PROBLEM DETAILS.
Copy everything in the material from the line containing "left wrist: (619, 234, -10)" down to the line containing "right ankle: (698, 525, 32)", including both of those lines, reproducing each line without any change.

RECORDED DATA.
****

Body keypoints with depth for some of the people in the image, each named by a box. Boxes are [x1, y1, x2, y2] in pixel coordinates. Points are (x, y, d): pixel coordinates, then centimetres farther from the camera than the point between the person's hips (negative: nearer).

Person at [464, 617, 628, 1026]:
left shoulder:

****

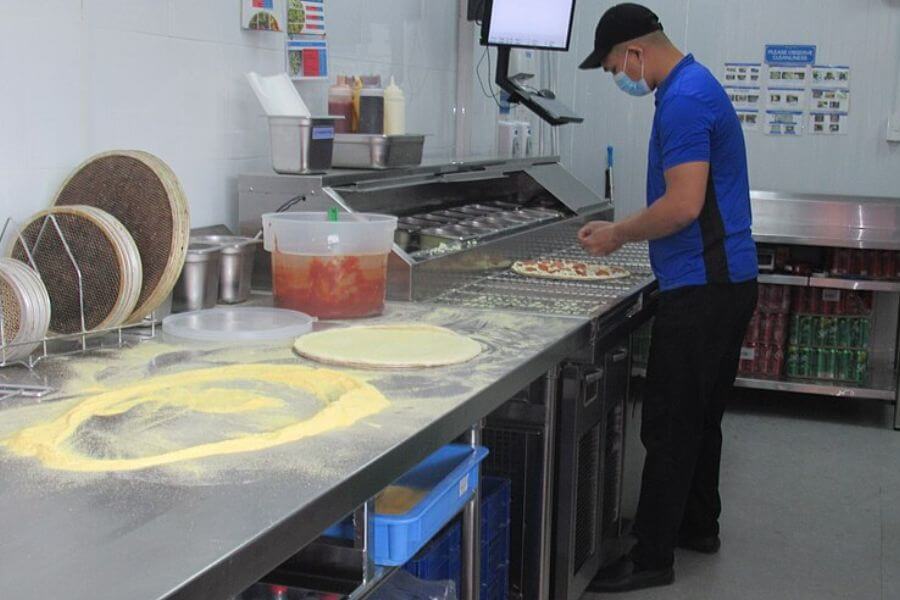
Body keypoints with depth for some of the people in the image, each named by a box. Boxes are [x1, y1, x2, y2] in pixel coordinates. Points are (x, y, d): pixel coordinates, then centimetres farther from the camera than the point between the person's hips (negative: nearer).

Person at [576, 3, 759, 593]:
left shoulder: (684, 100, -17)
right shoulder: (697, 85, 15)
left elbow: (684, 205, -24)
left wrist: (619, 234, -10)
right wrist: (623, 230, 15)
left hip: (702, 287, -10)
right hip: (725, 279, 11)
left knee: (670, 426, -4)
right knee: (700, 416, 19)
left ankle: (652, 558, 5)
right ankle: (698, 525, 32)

****

RESULT OF THE EXERCISE.
left wrist: (619, 234, -10)
right wrist: (623, 230, 15)
left hip: (702, 287, -10)
right hip: (725, 279, 11)
left knee: (670, 426, -4)
right knee: (700, 416, 19)
left ankle: (652, 558, 5)
right ankle: (698, 525, 32)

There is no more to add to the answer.